### [Your instructions]
Reproduce the part of the Python and SQL notes that runs from "1) Getting Started" up to and including "설명은 하단 포스팅 참..".

Database/Fundamentals

Databases and SQL for Data Science with Python (2/2) (from Coursera)

metamong 2022. 4. 19.

* 저번 Database & SQl posting에 이어서..! 내용 계속 진행🎉

 

Databases and SQL for Data Science with Python (1/2) (from Coursera)

1) Getting Started with SQL Q1) What is SQL? (Structured English Query Language) = a language used for relational databases to query or get data out of a database - 더 자세한 설명은 하단 포스팅 참..

sh-avid-learner.tistory.com

4) Accessing Databases using Python

 

 

SQL API consists of library function calls as an application programming interface

 

 

* DB-API = Python's standard API for accessing relational databases

 

- easy to implement & understand

- API has been 

 

 

 

 

 

 

 

* Using SQLite 3 with Jupyter Notebook (fundamentals)

 

- connecting the db and making a cursor

 

import sqlite3
conn = sqlite3.connect('filename.sqlite')
cur = conn.cursor()

 

- CREATE TABLE -

(before creating a table make sure use a DROP statement if it already exists)

 

cur.execute('DROP TABLE INSTRUCTOR')
cur.execute('CREATE TABLE INSTRUCTOR(id INTEGER PRIMARY KEY NOT NULL, FNAME VARCHAR(20), LNAME VARCHAR(20), CITY VARCHAR(20), CCODE CHAR(2))')
conn.commit()

 

 

- INSERT INTO ~ VALUES -

 

cur.execute('INSERT INTO INSTRUCTOR VALUES (1, "Rav", "Ahuja", "TORONTO", "CA")')
cur.execute('INSERT INTO INSTRUCTOR VALUES (2, "Raul", "Chong", "Markham", "CA"), (3, "Hima", "Vasudevan", "Chicago", "US")')
conn.commit()

 

 

- Query Data -

 

cur.execute('SELECT * FROM INSTRUCTOR')
for row in cur:
    print(row)

 

 

- Retrieve Data into Pandas -

 

import pandas
selectQuery = "select * from INSTRUCTOR"
pdf = pandas.read_sql(selectQuery, conn)

### [Data supplied]
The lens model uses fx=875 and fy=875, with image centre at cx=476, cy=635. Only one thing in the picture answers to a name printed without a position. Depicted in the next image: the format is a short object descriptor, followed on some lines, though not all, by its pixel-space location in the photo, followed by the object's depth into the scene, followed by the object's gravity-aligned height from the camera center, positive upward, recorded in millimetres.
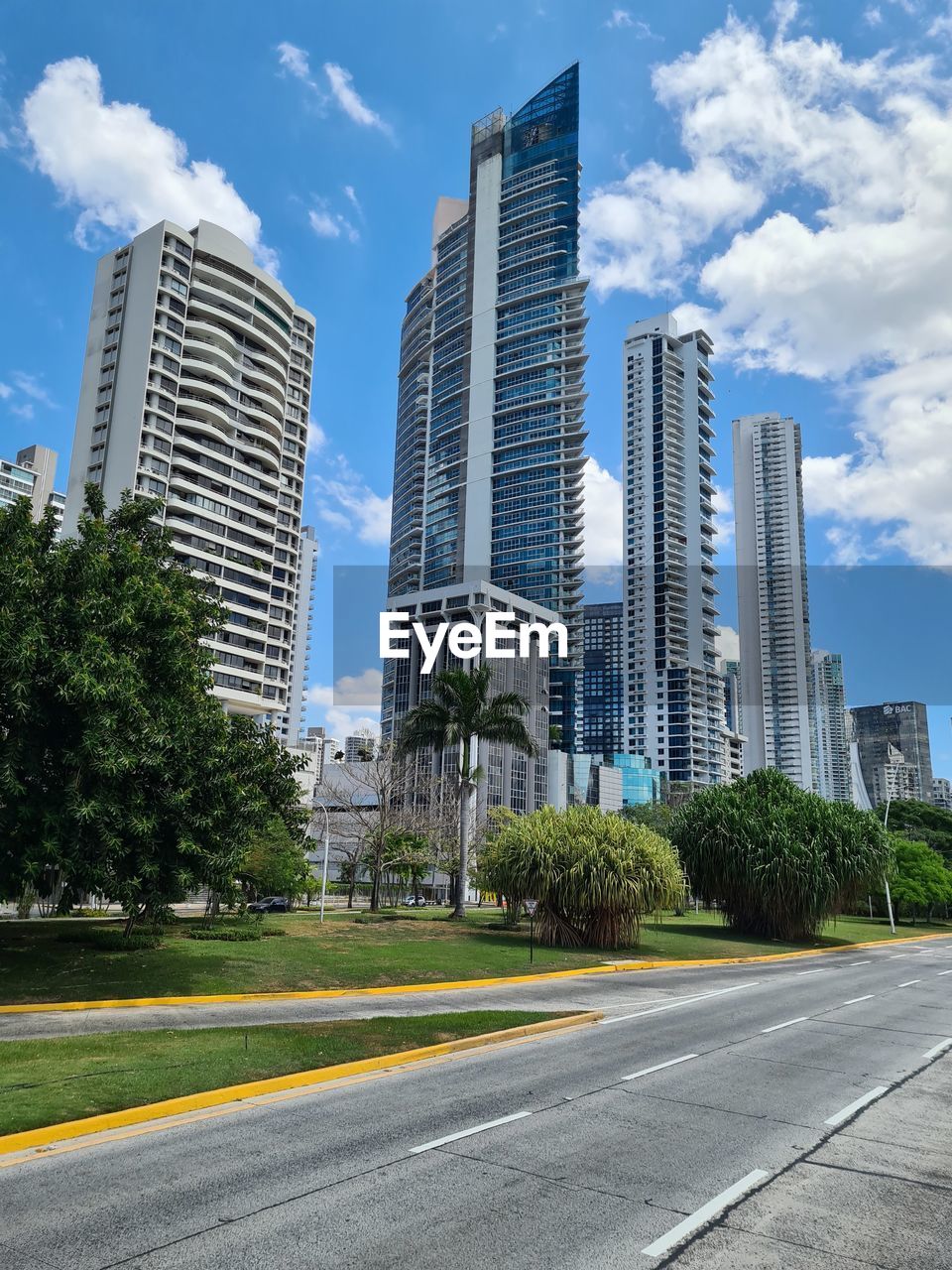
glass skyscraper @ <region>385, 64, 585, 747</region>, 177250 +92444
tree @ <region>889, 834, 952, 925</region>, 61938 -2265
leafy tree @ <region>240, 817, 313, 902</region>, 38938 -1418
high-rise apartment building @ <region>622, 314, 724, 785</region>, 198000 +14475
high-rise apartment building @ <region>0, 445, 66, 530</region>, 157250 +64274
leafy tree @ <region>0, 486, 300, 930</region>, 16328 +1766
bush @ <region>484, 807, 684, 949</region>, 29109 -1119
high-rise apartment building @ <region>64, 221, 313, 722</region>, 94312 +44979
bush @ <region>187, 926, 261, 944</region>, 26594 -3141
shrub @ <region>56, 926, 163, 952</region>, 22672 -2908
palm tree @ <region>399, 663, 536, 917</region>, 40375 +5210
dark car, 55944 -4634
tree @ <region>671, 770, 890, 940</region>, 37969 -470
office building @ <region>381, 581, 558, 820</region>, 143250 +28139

...

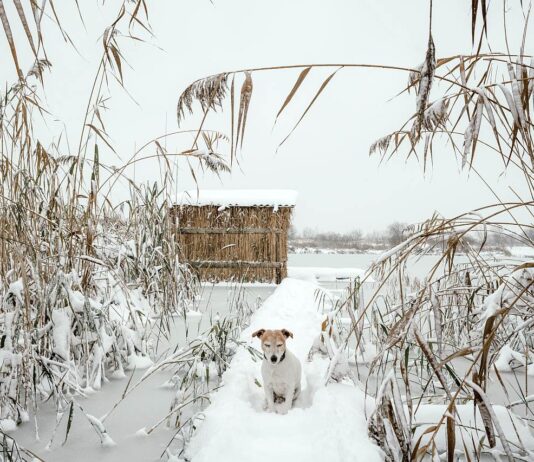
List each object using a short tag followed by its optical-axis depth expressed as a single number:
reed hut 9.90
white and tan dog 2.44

### [Reply to the task]
1) Getting Started with SQL Q1) What is SQL? (Structured English Query Language) = a language used for relational databases to query or get data out of a database - 더 자세한 설명은 하단 포스팅 참..